Trusts are popular financial and estate planning tools which offer a structured way to manage and distribute assets. When used wisely, these tools help planners meet these goals. However, a poorly drafted trust can result in unforeseen consequences, such as a large tax bill.
The savvy planner will take tax considerations into account when moving forward with an estate plan. The following will help provide a basic understanding of how state and federal tax obligations could impact the plan.
Step 1: Consider state tax obligations
It is important to research each state’s take on taxation of trusts. This step is relatively easy for those who live in Florida. In most cases, Florida state taxing authorities do not tax trusts.
Step 2: Consider federal tax obligations
The Internal Revenue Service (IRS) may expect the trust to pay taxes. When it comes to income taxes, the IRS generally breaks down grantor trusts in one of two categories:
- Revocable. This type of trust allows the grantor to retain control of the assets within the trust. As such, the assets are taxed as part of the grantor’s estate.
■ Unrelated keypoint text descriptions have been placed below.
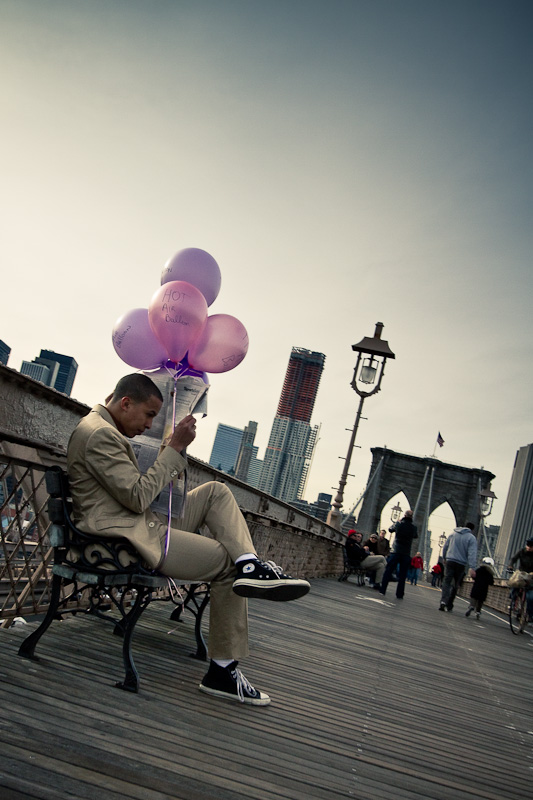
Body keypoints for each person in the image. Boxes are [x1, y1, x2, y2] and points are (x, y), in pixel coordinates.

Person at [67, 373, 310, 706]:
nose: (150, 424)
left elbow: (133, 494)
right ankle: (222, 673)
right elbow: (138, 497)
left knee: (215, 492)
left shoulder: (100, 427)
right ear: (125, 403)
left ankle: (250, 564)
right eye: (150, 414)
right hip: (121, 541)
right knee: (227, 565)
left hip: (133, 526)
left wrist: (168, 453)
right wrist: (175, 449)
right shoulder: (101, 435)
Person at [379, 509, 418, 600]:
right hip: (406, 553)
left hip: (396, 551)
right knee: (403, 575)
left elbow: (390, 529)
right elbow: (415, 536)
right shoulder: (413, 527)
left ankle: (383, 590)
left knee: (388, 571)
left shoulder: (399, 524)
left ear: (404, 515)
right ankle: (399, 594)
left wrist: (397, 522)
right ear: (411, 517)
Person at [439, 523, 477, 612]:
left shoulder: (453, 534)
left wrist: (444, 558)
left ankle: (443, 601)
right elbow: (472, 553)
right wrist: (472, 567)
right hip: (461, 564)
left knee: (447, 582)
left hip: (450, 561)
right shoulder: (471, 538)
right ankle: (449, 603)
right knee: (455, 584)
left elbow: (445, 547)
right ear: (472, 530)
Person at [508, 537, 533, 620]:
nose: (529, 547)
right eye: (528, 545)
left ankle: (530, 615)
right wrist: (510, 566)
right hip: (521, 573)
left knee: (530, 597)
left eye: (531, 546)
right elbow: (513, 559)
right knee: (514, 585)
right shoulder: (522, 551)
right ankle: (513, 601)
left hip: (531, 576)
- Irrevocable. The IRS generally views this type of trust as a separate legal entity. As such, it may require its own tax return. The specifics depend on the trust’s provisions and the nature of the income.
The exact impact of taxes on trusts depends on the details of each individual situation.
Step 3: Careful planning can help you make the most of the benefits of a trust
In Florida, trusts can offer a strategic advantage for estate planning, potentially saving significant amounts in federal estate taxes through careful planning and utilization of exemptions. For beneficiaries, the impact on income taxes depends largely on the structure of the trust and how it distributes its income. Both grantors and beneficiaries are wise to understand these tax implications to effectively manage and plan their financial futures, better ensuring compliance with all relevant tax obligations while maximizing the benefits trusts can offer.